The nurse has attended a continuing education conference focused on reducing work-related injuries. Which statement by the nurse would require follow-up regarding actions helpful in reducing work-related injuries?
- A. Keeping back, neck, pelvis, and feet aligned helps maintain proper posture and reduces strain.
- B. I should position myself furthest away from the client (or object) being lifted.
- C. Flexing the knees and maintaining a broad base of support provides stability and helps distribute weight evenly.

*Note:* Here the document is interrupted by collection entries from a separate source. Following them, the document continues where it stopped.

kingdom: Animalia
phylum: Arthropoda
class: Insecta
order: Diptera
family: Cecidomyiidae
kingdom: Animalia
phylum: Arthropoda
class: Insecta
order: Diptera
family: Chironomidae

- D. Encouraging the client to assist during repositioning or transfers promotes independence and reduces strain on the caregiver.
Correct Answer: B
Rationale: Positioning close to the client reduces strain during lifting. Other statements promote proper body mechanics.
The nursing instructor is supervising a nursing student feeding a client at risk for aspiration. Which action by the nursing student requires follow-up by the nursing instructor? Select all that apply.

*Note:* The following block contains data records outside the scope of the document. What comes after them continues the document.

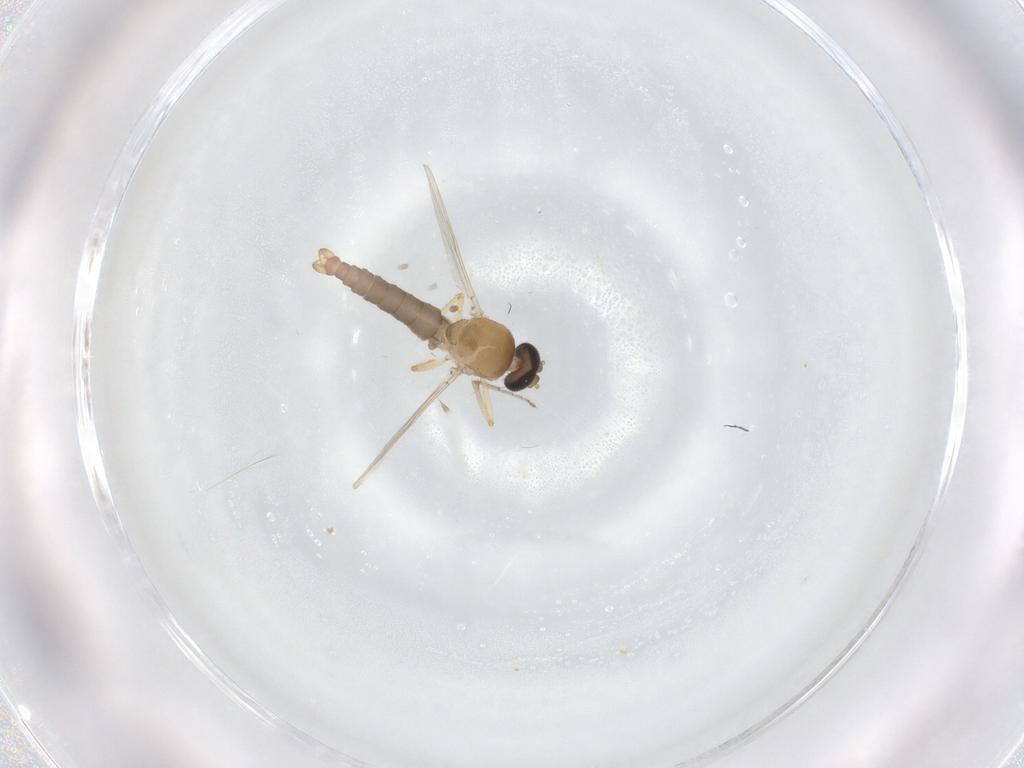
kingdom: Animalia
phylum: Arthropoda
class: Insecta
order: Diptera
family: Ceratopogonidae
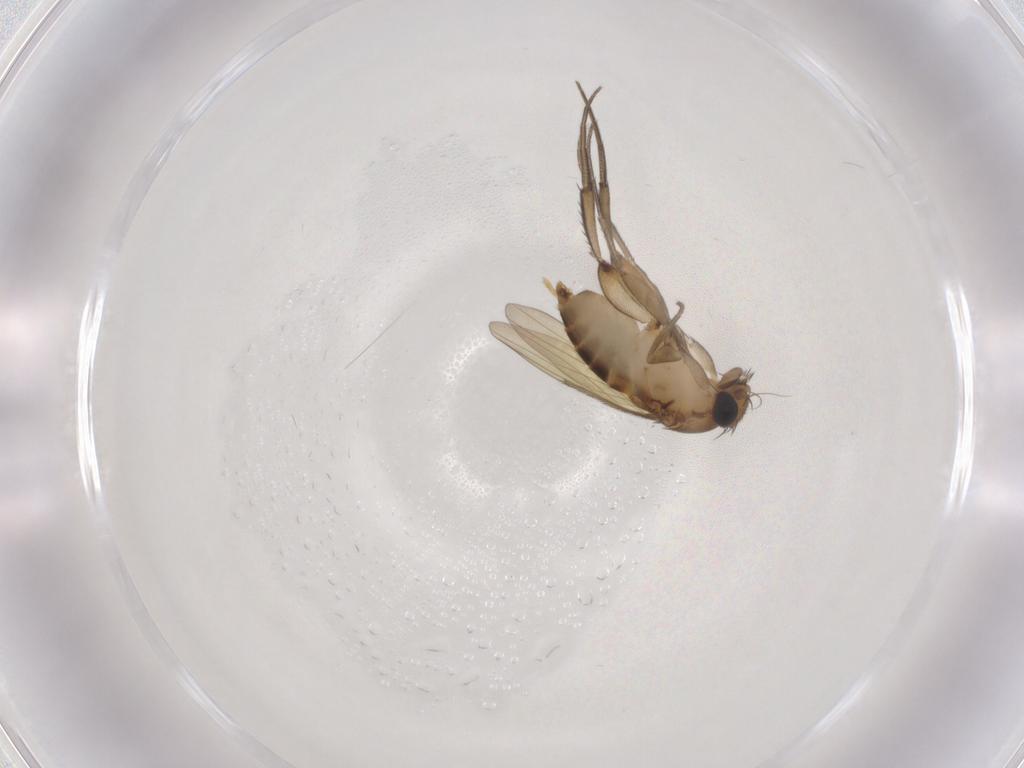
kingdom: Animalia
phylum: Arthropoda
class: Insecta
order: Diptera
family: Phoridae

- A. Instructs the client to tilt the head backward when drinking.
- B. Reminds the client to assume a chin-down position.
- C. Provides rest periods as needed during the meal.

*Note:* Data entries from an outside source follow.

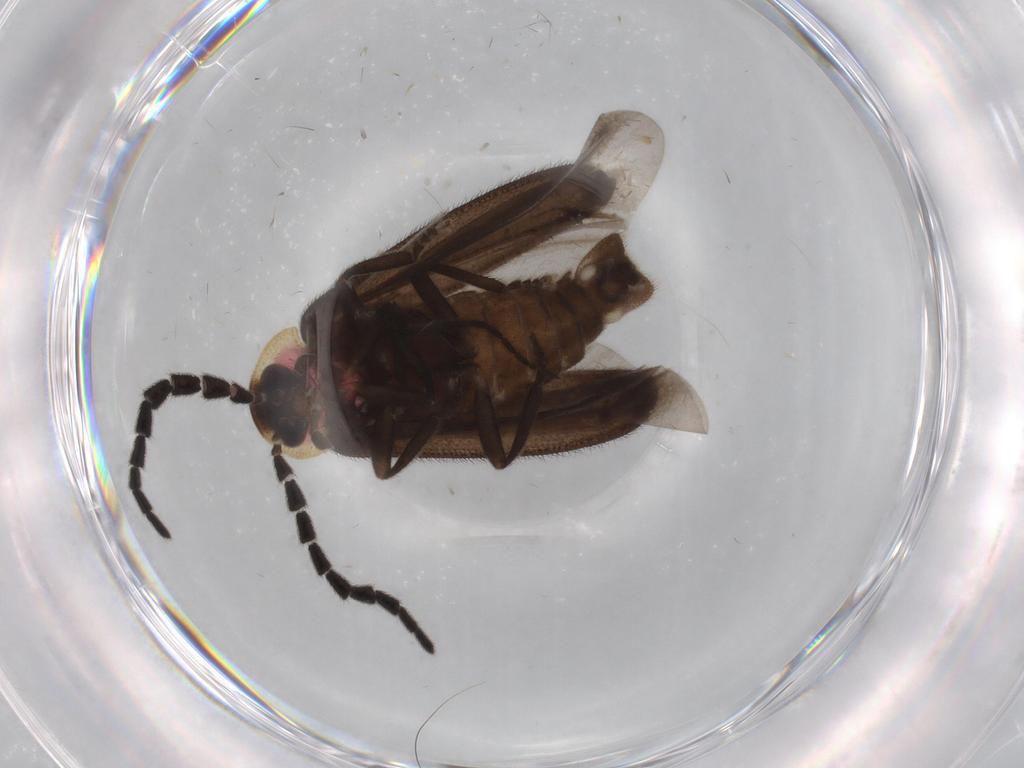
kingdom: Animalia
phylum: Arthropoda
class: Insecta
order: Coleoptera
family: Lampyridae
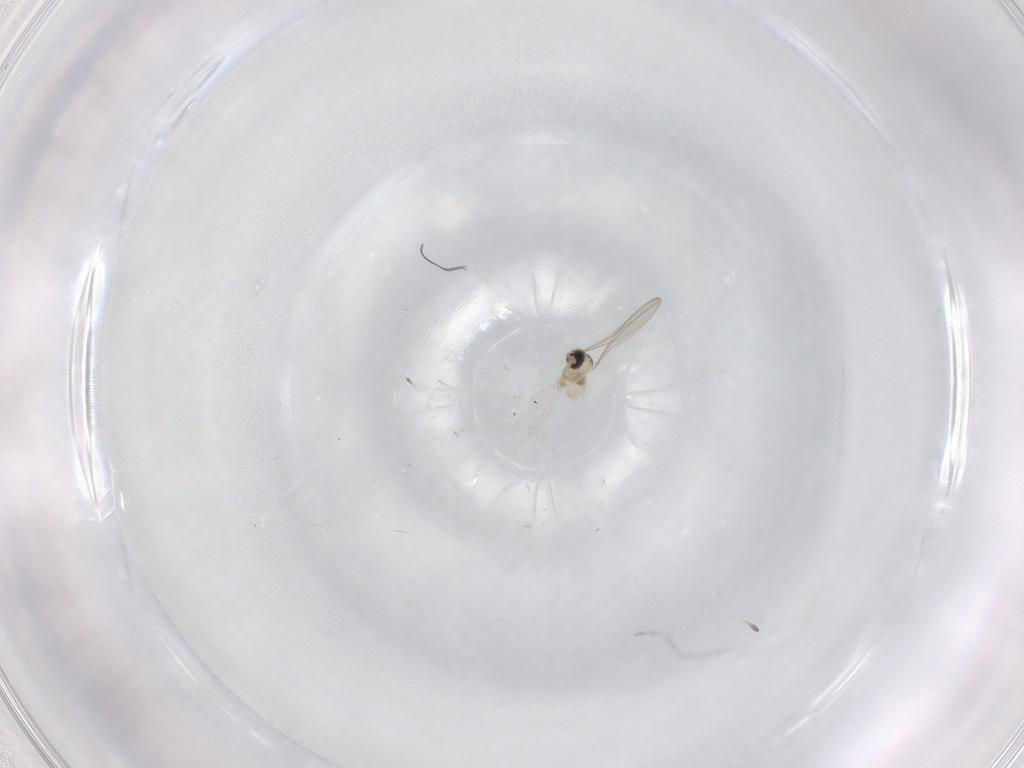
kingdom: Animalia
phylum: Arthropoda
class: Insecta
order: Diptera
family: Cecidomyiidae
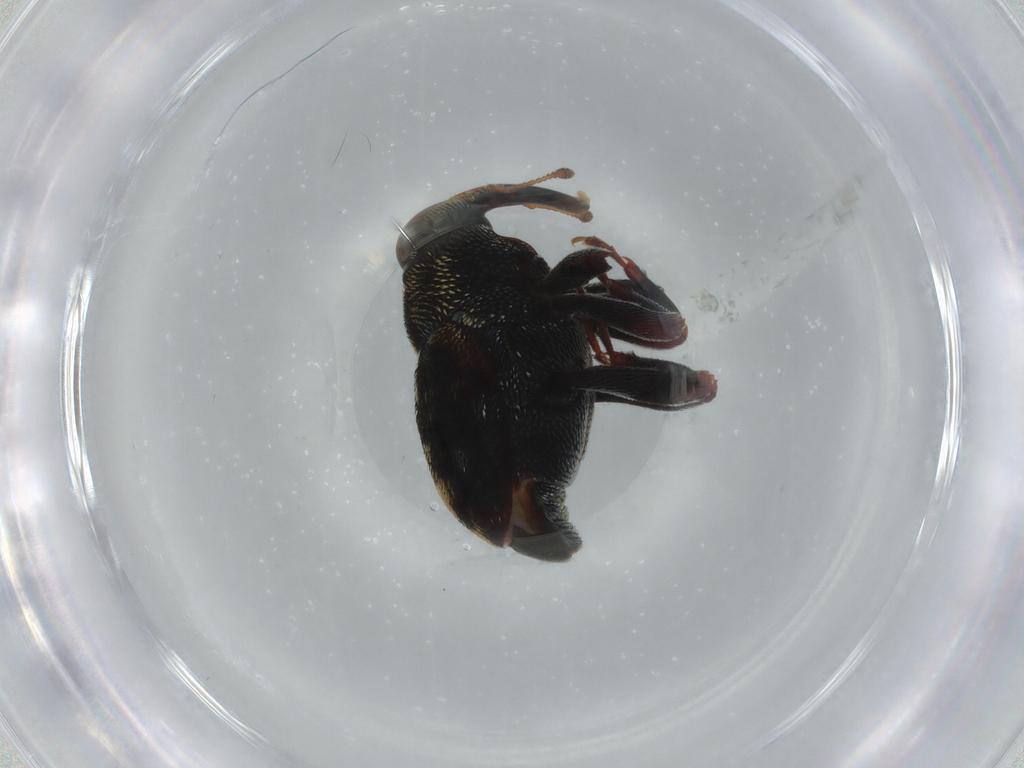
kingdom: Animalia
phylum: Arthropoda
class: Insecta
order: Coleoptera
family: Curculionidae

- D. Positions the client upright for 30-60 minutes after a meal.
- E. Positions the head of the bed at a 45-degree angle during the meal.
Correct Answer: A
Rationale: Tilting the head backward increases aspiration risk. Chin-down position, rest periods, upright positioning, and 45-degree elevation are appropriate.
The nurse is planning a staff development conference about ways to prevent the transmission of the hepatitis C virus to healthcare workers. It would be appropriate for the nurse to cover which topic?
- A. How to obtain the HCV vaccine
- B. How to dispose of sharps safely
- C. How to dispose of urine and feces for those with HCV
- D. Isolation precautions for individuals with HCV
Correct Answer: B
Rationale: Safe sharps disposal prevents needlestick injuries, a primary transmission route for HCV. No vaccine exists, and urine/feces disposal or isolation are less relevant.
The nurse is caring for a client with a recently fractured left tibia who is grimacing and slightly diaphoretic. The nurse should initially
- A. Perform range of motion with the client's left leg.
- B. Obtain the client's temperature.
- C. Assess the client for pain.
- D. Administer prescribed oxycodone-acetaminophen.
Correct Answer: C
Rationale: Grimacing and diaphoresis suggest pain, which should be assessed first to guide interventions. Range of motion may worsen pain, temperature is secondary, and medication administration requires prior assessment.